WHAT THIS TASK INVOLVES -> Update the items from the line with "phylum: Tracheophyta" up to and including the line with "country: Dominican Republic", changing "collector number" to "field number" and leaving everything else unchanged. Give back only those lines.

DATASET EXCERPTS ->
[Start]

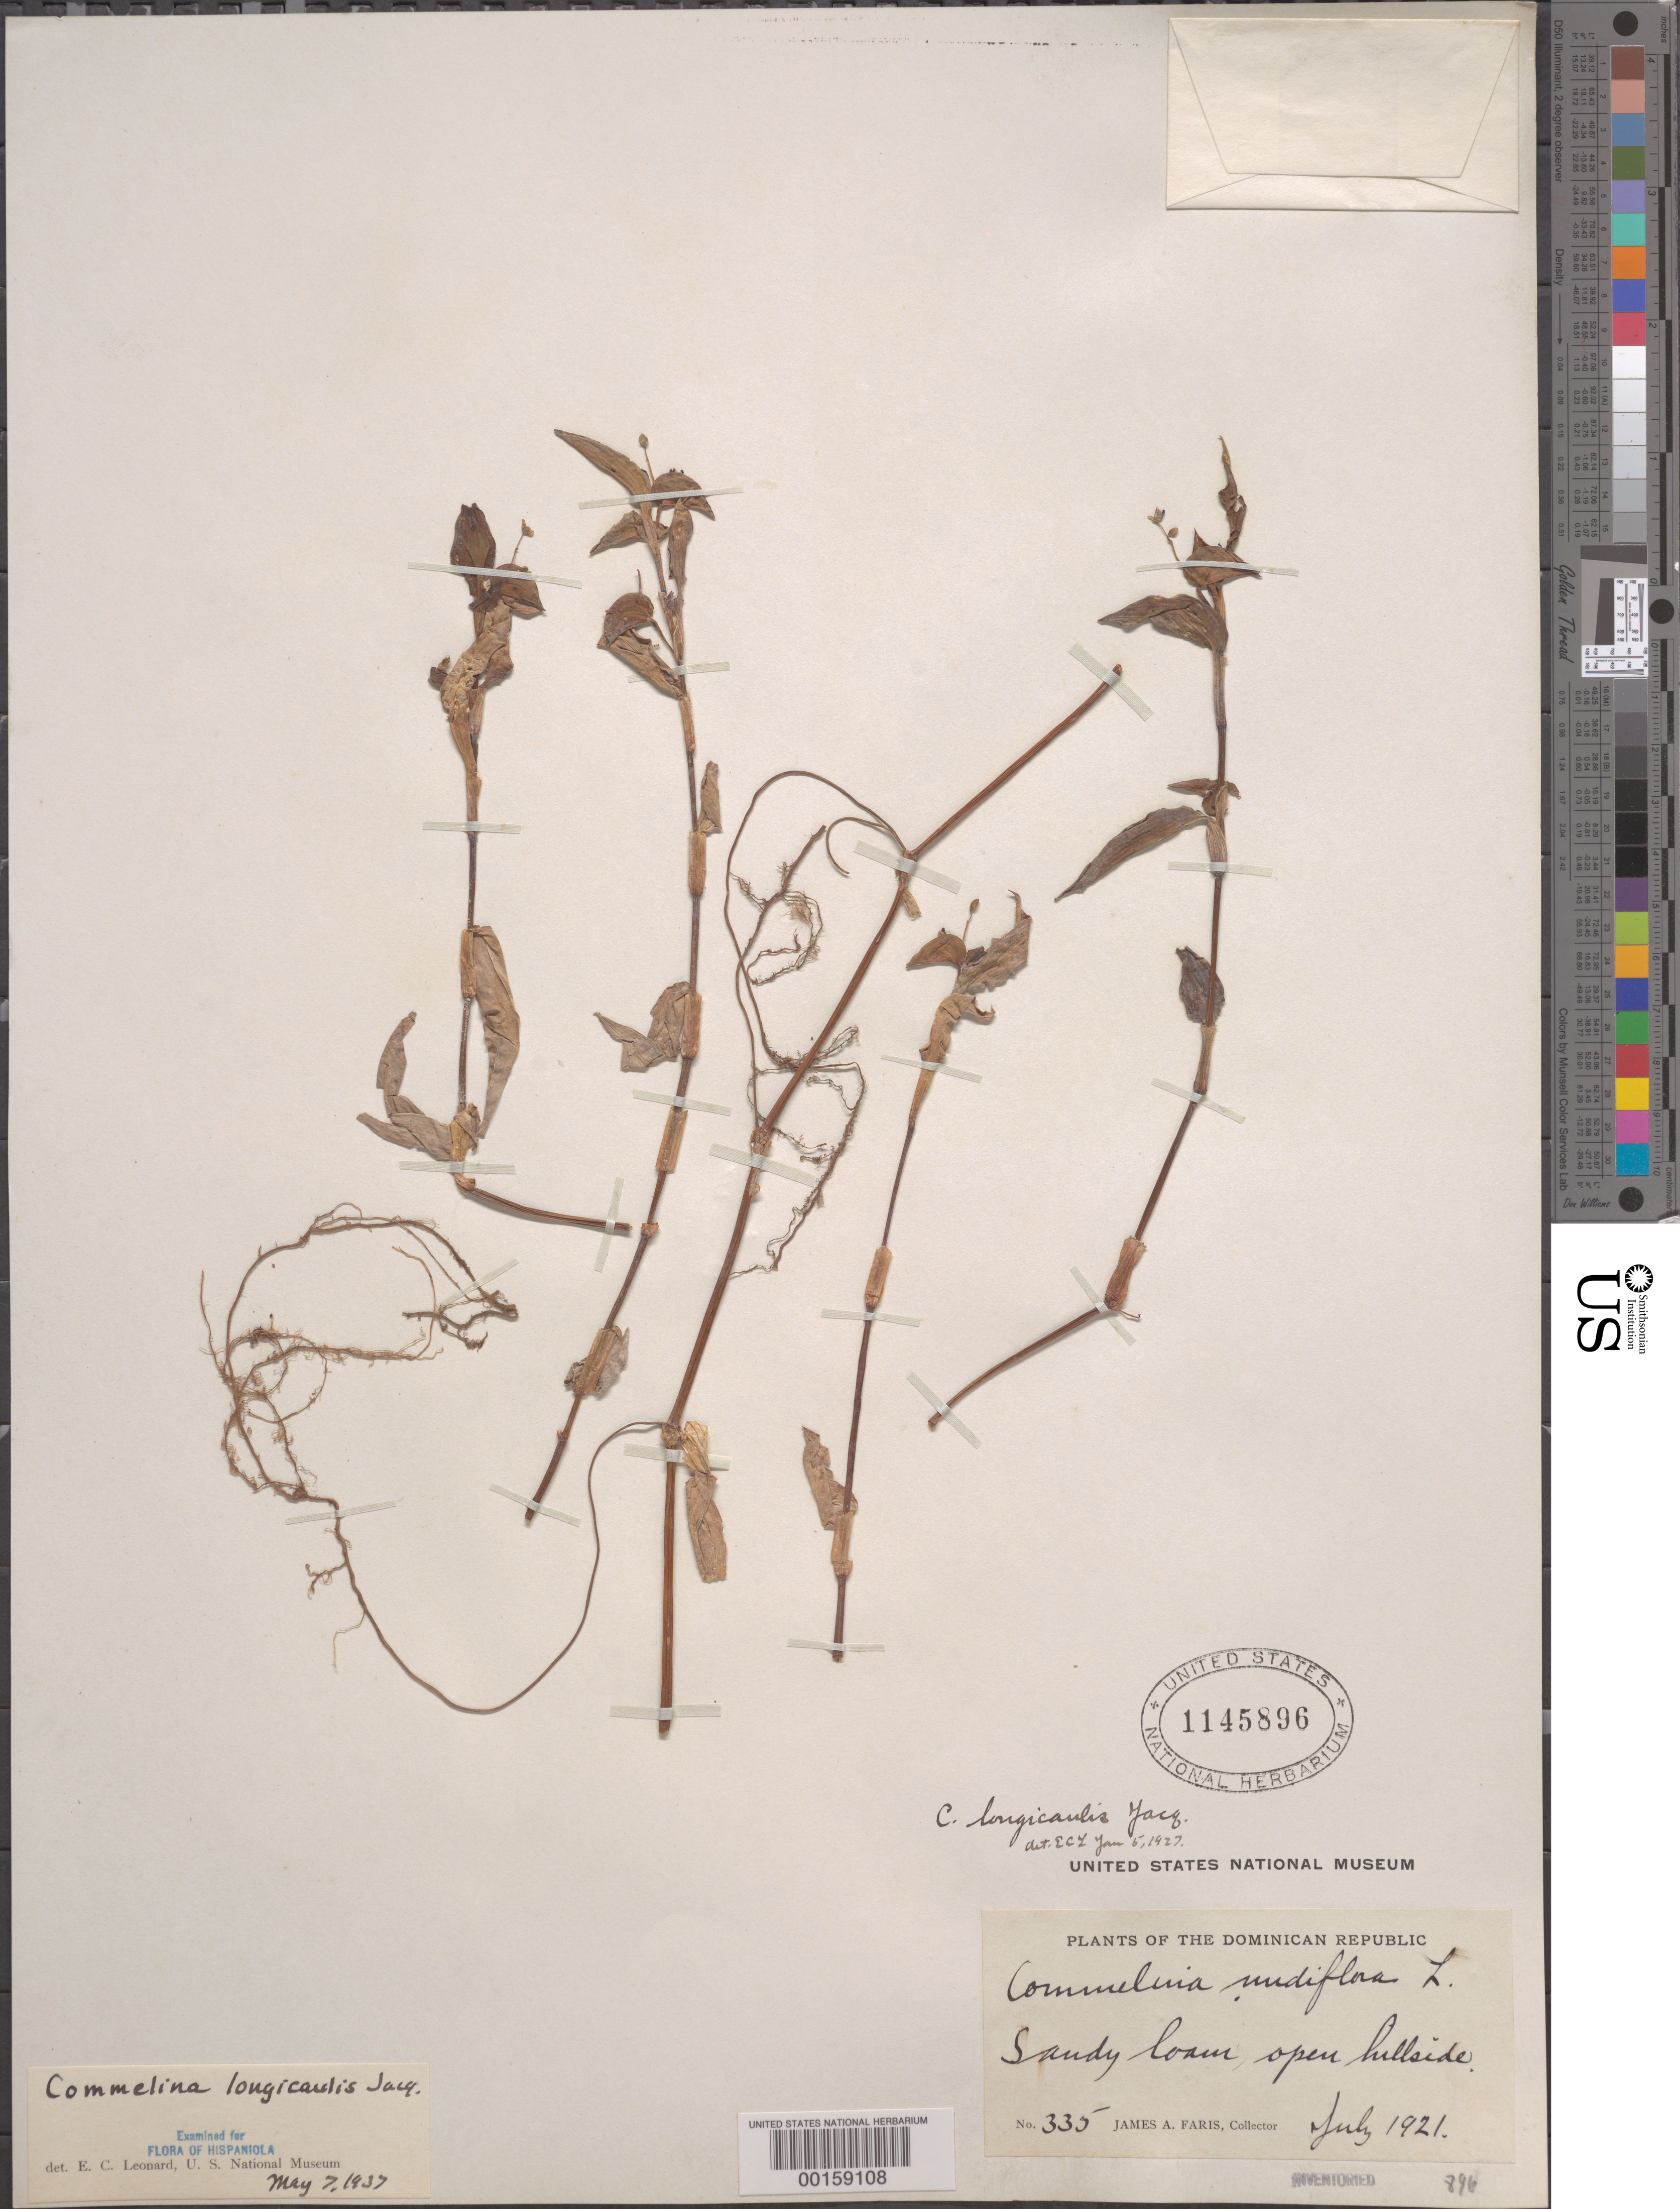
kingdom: Plantae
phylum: Tracheophyta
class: Liliopsida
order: Commelinales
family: Commelinaceae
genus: Commelina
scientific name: Commelina diffusa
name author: Burm. f.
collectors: J. Faris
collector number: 335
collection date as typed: Jul 1921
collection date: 1921-07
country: Dominican Republic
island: Hispaniola Island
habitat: Sandy loam; open hillside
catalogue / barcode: US 1145896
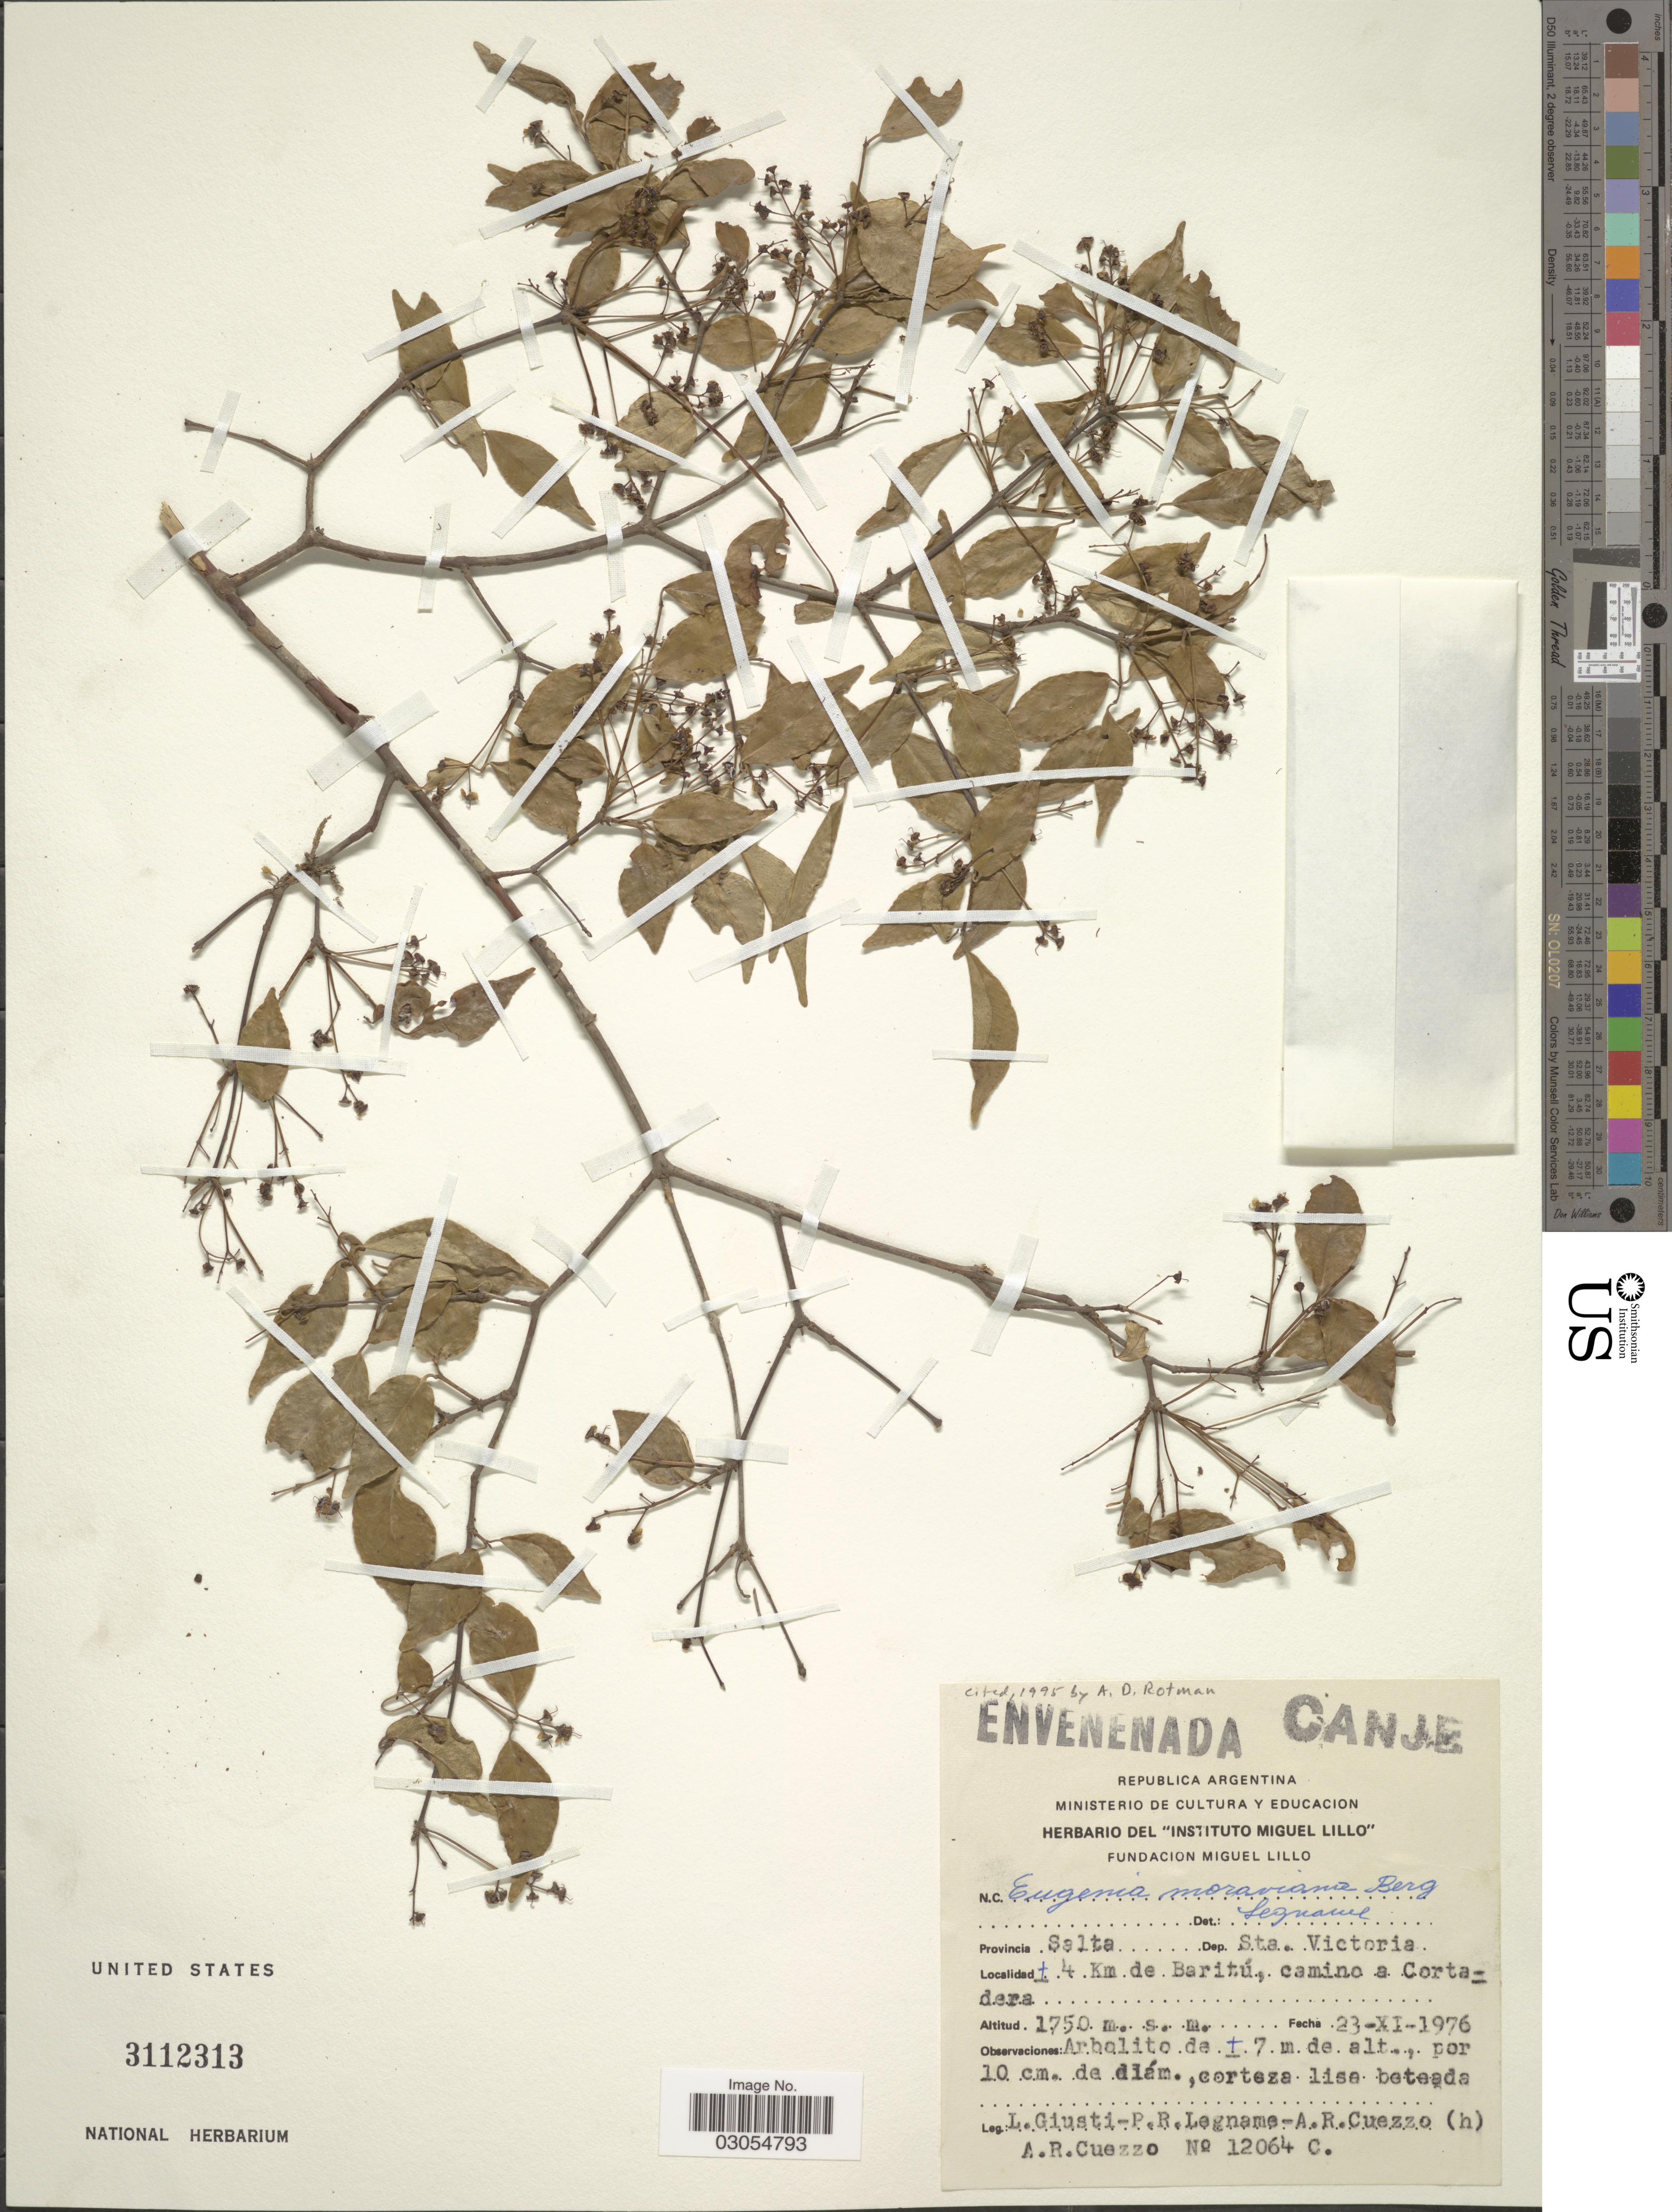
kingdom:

[End]

OUTPUT FOR THIS TASK ->
phylum: Tracheophyta
class: Liliopsida
order: Commelinales
family: Commelinaceae
genus: Commelina
scientific name: Commelina diffusa
name author: Burm. f.
collectors: J. Faris
field number: 335
collection date as typed: Jul 1921
collection date: 1921-07
country: Dominican Republic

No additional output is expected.